The Redskins signed Jones about a month after his release to a minimum salary deal -- $830,000 over two seasons, with no sizeable incentives -- but he suffered a season-ending pectoral injury in practice and was placed on injured reserve a week later without appearing in a game. Now, he's being asked to fill in for Jansen, a respected team leader, having last played a meaningful football game at the 2002 Super Bowl and will be granted every opportunity to be Washington's starting right tackle.
"We are giving him a shot to move up there and play," Coach Joe Gibbs said. "So hopefully he makes the most of it. We have confidence in him and we think he's going to do well."
Bugel said Jones has spent extra time working with the coaches after training sessions. He has been peppering Bugel with questions about shifting back to tackle from guard -- "He's a great extracurricular guy," Bugel said. "We just take our walk and cool down [after practice] and answer a lot of questions for him." -- and said he is eager to see Jones match up against the Panthers' fierce defensive line on Saturday, particularly dominant end Julius Peppers. For the limited time the starters are on the field it will be a battle of muscle.
"Kenyatta is powerful," Bugel said. "He's strong, very strong.
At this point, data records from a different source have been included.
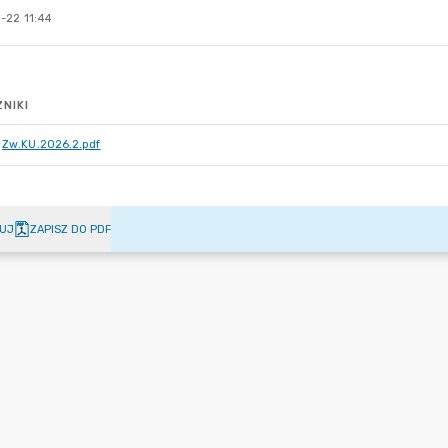
-22 11:44
NIKI
Zw.KU.2026.2.pdf
UJ
ZAPISZ DO PDF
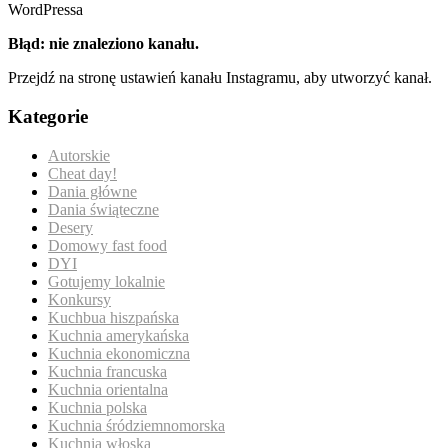
WordPressa
Błąd: nie znaleziono kanału.
Przejdź na stronę ustawień kanału Instagramu, aby utworzyć kanał.
Kategorie
Autorskie
Cheat day!
Dania główne
Dania świąteczne
Desery
Domowy fast food
DYI
Gotujemy lokalnie
Konkursy
Kuchbua hiszpańska
Kuchnia amerykańska
Kuchnia ekonomiczna
Kuchnia francuska
Kuchnia orientalna
Kuchnia polska
Kuchnia śródziemnomorska
Kuchnia włoska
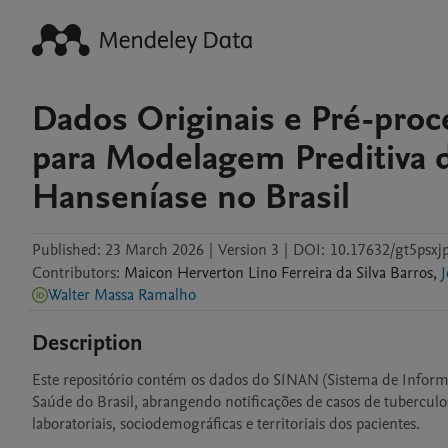
Dados Originais e Pré-pro
para Modelagem Preditiva 
Hanseníase no Brasil
Published:
23 March 2026
|
Version 3
|
DOI:
10.17632/gt5psxjp
Contributors
:
Maicon Herverton
Lino Ferreira da Silva Barros
,
Walter Massa Ramalho
Description
Este repositório contém os dados do SINAN (Sistema de Informaç
Saúde do Brasil, abrangendo notificações de casos de tuberculo
laboratoriais, sociodemográficas e territoriais dos pacientes.
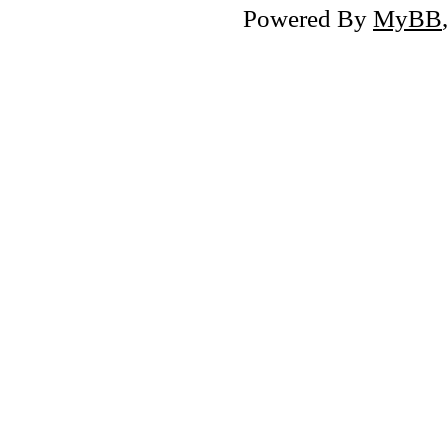
Powered By
MyBB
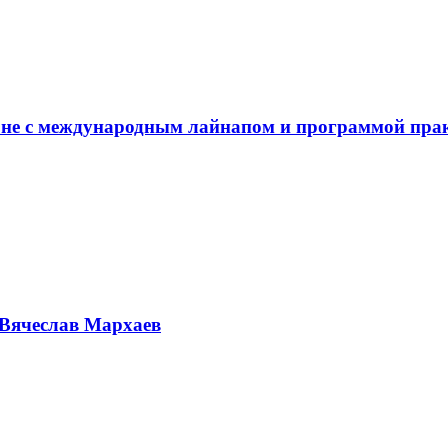
не с международным лайнапом и программой пра
Вячеслав Мархаев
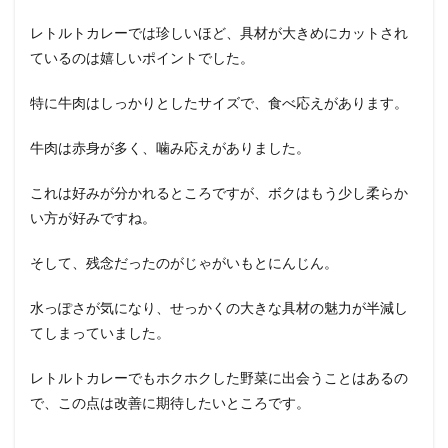
レトルトカレーでは珍しいほど、具材が大きめにカットされ
ているのは嬉しいポイントでした。
特に牛肉はしっかりとしたサイズで、食べ応えがあります。
牛肉は赤身が多く、噛み応えがありました。
これは好みが分かれるところですが、ボクはもう少し柔らか
い方が好みですね。
そして、残念だったのがじゃがいもとにんじん。
水っぽさが気になり、せっかくの大きな具材の魅力が半減し
てしまっていました。
レトルトカレーでもホクホクした野菜に出会うことはあるの
で、この点は改善に期待したいところです。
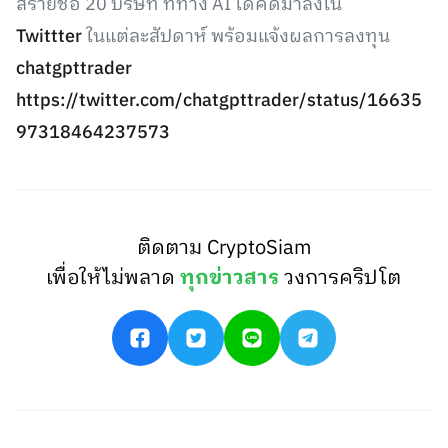
สรายชื่อ 20 บริษัท ที่ทาง AI ได้คัดมาลงใน
Twittter
ในแต่ละสัปดาห์ พร้อมแจ้งผลการลงทุน
chatgpttrader
https://twitter.com/chatgpttrader/status/16635
97318464237573
ติดตาม CryptoSiam
เพื่อให้ไม่พลาด
ทุกข่าวสาร
วงการคริปโต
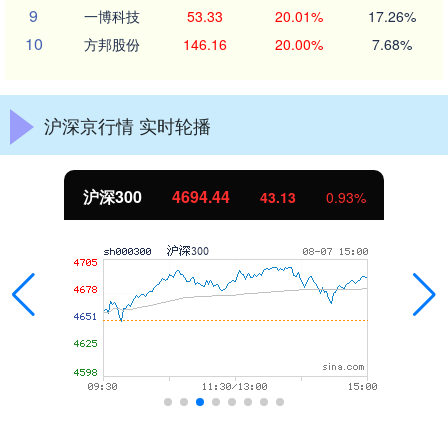
9
一博科技
53.33
20.01%
17.26%
10
方邦股份
146.16
20.00%
7.68%
沪深京行情 实时轮播
北证50
1134.24
11.37
1.01%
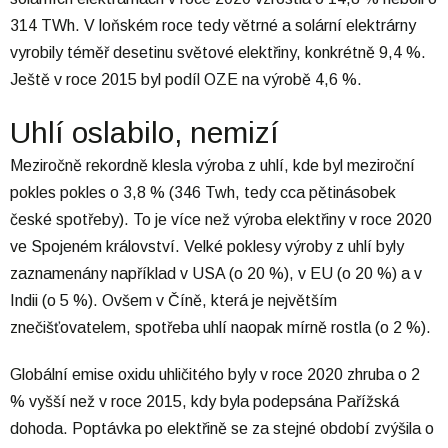
314 TWh. V loňském roce tedy větrné a solární elektrárny
vyrobily téměř desetinu světové elektřiny, konkrétně 9,4 %.
Ještě v roce 2015 byl podíl OZE na výrobě 4,6 %.
Uhlí oslabilo, nemizí
Meziročně rekordně klesla výroba z uhlí, kde byl meziroční
pokles pokles o 3,8 % (346 Twh, tedy cca pětinásobek
české spotřeby). To je více než výroba elektřiny v roce 2020
ve Spojeném království. Velké poklesy výroby z uhlí byly
zaznamenány například v USA (o 20 %), v EU (o 20 %) a v
Indii (o 5 %). Ovšem v Číně, která je největším
znečišťovatelem, spotřeba uhlí naopak mírně rostla (o 2 %).
Globální emise oxidu uhličitého byly v roce 2020 zhruba o 2
% vyšší než v roce 2015, kdy byla podepsána Pařížská
dohoda. Poptávka po elektřině se za stejné období zvýšila o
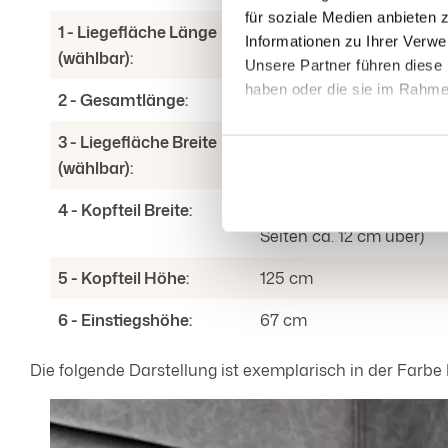
für soziale Medien anbieten 
1 - Liegefläche Länge
200 | 220 cm
Informationen zu Ihrer Verw
(wählbar):
Unsere Partner führen diese 
haben oder die sie im Rahm
2 - Gesamtlänge:
Liegefläche Länge + 14 cm
Dabei kann auch eine Übermi
3 - Liegefläche Breite
140 | 160 | 180 | 200 cm
geeignete Garantie erfolgen.
(wählbar):
Datenschutzhinweisen unter de
4 - Kopfteil Breite:
Liegefläche Breite + 24 c
oben beschriebene Verarbeitu
Einwilligung jederzeit von d
Seiten ca. 12 cm über)
5 - Kopfteil Höhe:
125 cm
6 - Einstiegshöhe:
67 cm
Die folgende Darstellung ist exemplarisch in der Farbe 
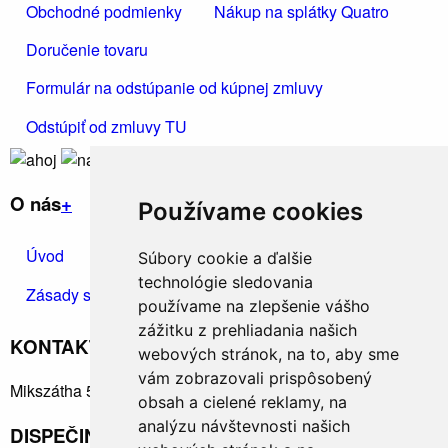
Obchodné podmienky
Nákup na splátky Quatro
Doručenie tovaru
Formulár na odstúpanie od kúpnej zmluvy
Odstúpiť od zmluvy TU
O nás
+
Používame cookies
Vodovodné
batérie a
Úvod
Kontakt
Ochrana osobných údajov
Súbory cookie a ďalšie
sprchy
technológie sledovania
Zásady spracúvania osobných údajov
používame na zlepšenie vášho
zážitku z prehliadania našich
KONTAKTUJTE NÁS
+
webových stránok, na to, aby sme
vám zobrazovali prispôsobený
Mikszátha 5, Rimavská Sobota 97901
obsah a cielené reklamy, na
analýzu návštevnosti našich
DISPEČING: +421915910890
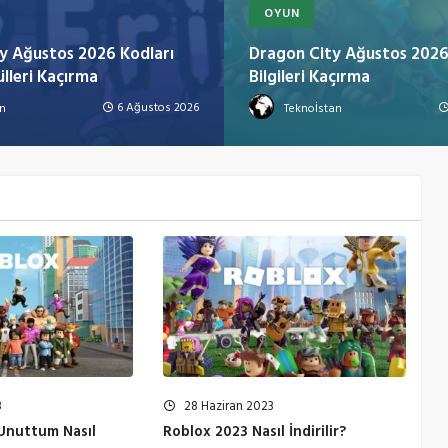
OYUN
y Ağustos 2026 Kodları
Dragon City Ağustos 2026
lleri Kaçırma
Bilgileri Kaçırma
6 Ağustos 2026
an
Teknoİstan
3
28 Haziran 2023
 Unuttum Nasıl
Roblox 2023 Nasıl İndirilir?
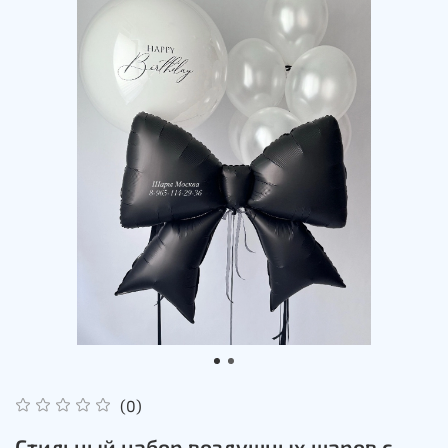
(0)
Стильный набор воздушных шаров с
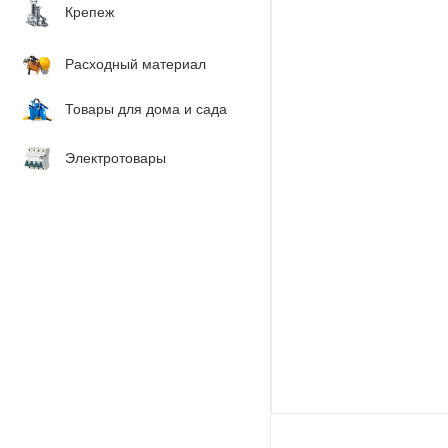
Крепеж
Расходный материал
Товары для дома и сада
Электротовары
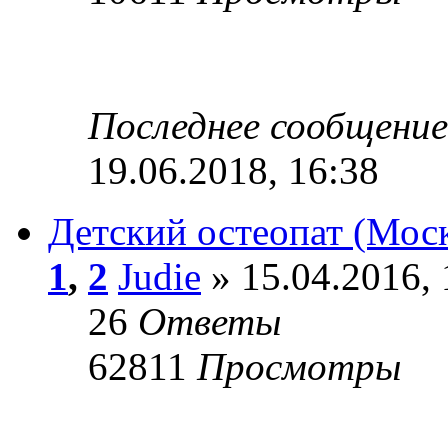
Последнее сообщени
19.06.2018, 16:38
Детский остеопат (Мос
1
,
2
Judie
» 15.04.2016, 
26
Ответы
62811
Просмотры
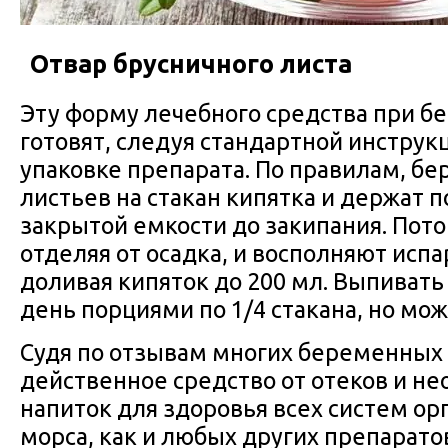
Отвар брусничного листа
Эту форму лечебного средства при б
готовят, следуя стандартной инструкц
упаковке препарата. По правилам, бер
листьев на стакан кипятка и держат п
закрытой емкости до закипания. Пото
отделяя от осадка, и восполняют исп
доливая кипяток до 200 мл. Выпивать
день порциями по 1/4 стакана, но мож
Судя по отзывам многих беременных 
действенное средство от отеков и н
напиток для здоровья всех систем о
морса, как и любых других препарато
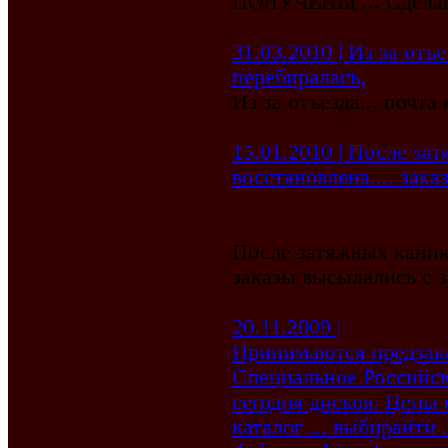
ПОЛУЧЕНЫ ... Сделай
31.03.2010 | Из за отъ
перебиралась,
Из за отъезда... почта
15.01.2010 | После за
восстановлена.... зак
После затяжных канику
заказы высылались с 
20.11.2009 |
Принимаются предзак
Специальное Российск
сегодня дисков. Цены
каталог ... выбирайти .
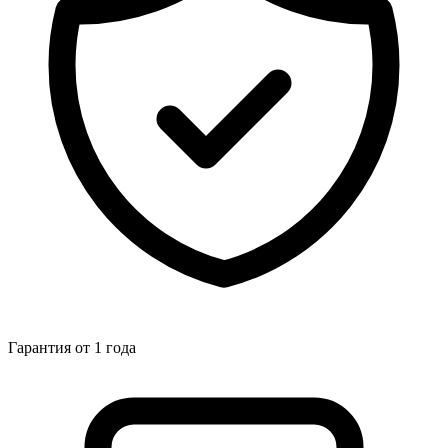
Гарантия от 1 года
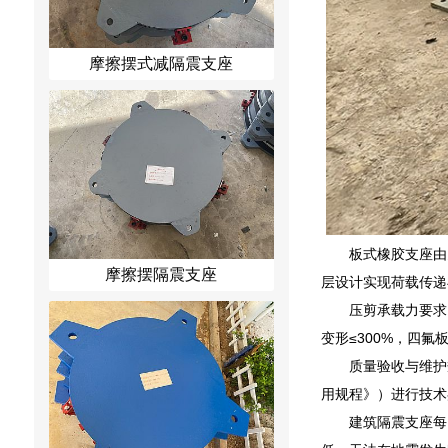
摩擦摆式减隔震支座
板式橡胶支座由
摩擦摆隔震支座
层设计实现荷载传递
压剪承载力要求
变形≤300%，四氟
质量验收与维护
用规程》）进行技术
建筑隔震支座每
He can push you around and he can knock you off the ball."
Bugel told Jones shortly after Jansen was hurt that he would be handed the chance to replace Jansen. He had already been preparing for a more prominent role, however, getting his 6-foot-3 frame down to about 301 pounds and working on his conditioning. "I'm running after plays; I never run after plays," said Jones, who briefly played college basketball in 1999-2000. "That's my rest time . . . I've never been that light before. I wasn't even that light when I played basketball at USF. It's a whole new rebirth for me."
Jones missed a few days at the start of camp because of an ankle injury, and although he is not quite 100 percent, his knees feel better than ever after surgery. It no longer hurts to bend over and he is settling back into being a right tackle with each practice. He does not wear his Super Bowl ring, keeping it locked away instead, and said he is forgetting his past -- both good and bad -- and focusing on the future.
"I've been there before and know what it takes to get" a Super Bowl ring, Jones said.
Researcher Julie Tate contributed to this report.